UK car and commercial vehicle production fell for the fifth consecutive month in May, down -32.8% to 49,810 units, according to the latest figures published by the
Society of Motor Manufacturers and Traders (SMMT). Excluding 2020, when Covid-19 lockdowns saw factories shuttered or running at greatly reduced capacity, it was the lowest performance for the month since 1949. Year to date, total output is down -12.9% on 2024, to 348,226 — the lowest since 1953.
Car manufacturing declined by -31.5% in the month, due primarily to ongoing model changeovers, restructuring and the impact of US tariffs, with 47,723 units rolling off production lines. Commercial vehicle output was also down sharply, by -53.6% to 2,087 units, as the closure of one of the UK’s CV plants continues to impact comparisons with last year.
Car production for export fell by -27.8%, although a -42.1% fall in output for the smaller domestic market meant exports comprised a larger share of production, up to 78.5%. Shipments to the European Union (EU) and the USA — the UK’s two largest markets — fell by -22.5% and -55.4% respectively with the US share of exports declining from 18.2% to 11.3%. This was in large part due to the imposition by the US administration of supplementary 25% Section 232 tariffs on cars from March which depressed demand instantly, forcing many manufacturers to stop shipments. However, with the trade agreement negotiated by the Government due to come into effect before the end of June, this should hopefully be a short-lived constraint. Declines were also recorded in exports to China and Turkey, down -11.5% and -51.0% respectively.

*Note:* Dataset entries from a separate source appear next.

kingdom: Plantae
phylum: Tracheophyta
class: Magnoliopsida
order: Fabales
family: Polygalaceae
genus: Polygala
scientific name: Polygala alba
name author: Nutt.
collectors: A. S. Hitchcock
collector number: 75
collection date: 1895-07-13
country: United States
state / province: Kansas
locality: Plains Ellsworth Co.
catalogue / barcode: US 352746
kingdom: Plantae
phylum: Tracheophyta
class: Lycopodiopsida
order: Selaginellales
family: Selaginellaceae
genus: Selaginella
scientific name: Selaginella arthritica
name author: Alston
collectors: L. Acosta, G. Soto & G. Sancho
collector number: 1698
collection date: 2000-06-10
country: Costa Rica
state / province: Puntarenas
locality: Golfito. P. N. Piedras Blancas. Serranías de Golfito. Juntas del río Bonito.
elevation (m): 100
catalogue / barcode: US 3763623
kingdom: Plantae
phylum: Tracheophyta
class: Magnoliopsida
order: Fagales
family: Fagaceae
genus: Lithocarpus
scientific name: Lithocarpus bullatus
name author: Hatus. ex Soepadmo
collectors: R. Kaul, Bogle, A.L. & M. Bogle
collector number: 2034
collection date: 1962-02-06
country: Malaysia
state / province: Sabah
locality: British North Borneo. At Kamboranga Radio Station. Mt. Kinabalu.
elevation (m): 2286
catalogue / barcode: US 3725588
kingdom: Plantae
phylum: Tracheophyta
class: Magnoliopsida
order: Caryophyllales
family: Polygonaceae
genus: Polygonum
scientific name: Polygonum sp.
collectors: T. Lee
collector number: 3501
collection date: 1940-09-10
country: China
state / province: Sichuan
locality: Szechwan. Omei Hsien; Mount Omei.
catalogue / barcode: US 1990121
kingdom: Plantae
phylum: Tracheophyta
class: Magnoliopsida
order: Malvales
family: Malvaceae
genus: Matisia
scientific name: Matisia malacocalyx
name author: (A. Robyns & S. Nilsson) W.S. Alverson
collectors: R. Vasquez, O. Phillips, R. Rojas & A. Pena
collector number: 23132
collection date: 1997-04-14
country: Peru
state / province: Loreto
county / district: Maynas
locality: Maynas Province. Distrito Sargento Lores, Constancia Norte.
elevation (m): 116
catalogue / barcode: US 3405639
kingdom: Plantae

CV production declinesExport volumes of vans, buses, coaches, taxis and trucks also declined in May, down by -71.7% year- on-year. The EU remained overwhelmingly the sector’s largest customer, accounting for 94.7% of exports, although volumes fell -72.1%. As a result, the export share of overall commercial vehicle production fell from 67.9% to 41.4%, with the domestic market now the primary destination for UK commercial vehicle output.
The SMMT says that while overall vehicle output is currently constrained, with the right competitive conditions in place, automotive manufacturing can deliver significant gains for UK jobs, the economy and decarbonisation. With three major new trade deals secured with the USA, the EU and India, the sector has pledged to build on the Government’s landmark Industrial and Trade Strategies published last week. The organisation thinks rapid action on energy costs and an increased ability to access key overseas markets – plus additional measures to energise domestic demand – could put the UK on course to reclaim its place in the top 15 automotive manufacturing nations, for the first time since 2018.
SMMT chief executive Mike Hawes concluded “While 2025 has proved to be an incredibly challenging year for UK automotive production, there is the beginning of some optimism for the future. Confirmed trade deals with crucial markets, especially the USA and a more positive relationship with the EU, as well as Government strategies on industry and trade that recognise the critical role the sector plays in driving economic growth, should help recovery. With rapid implementation, particularly on the energy costs constraining our competitiveness, the UK can deliver the jobs, growth and decarbonisation that is desperately needed.”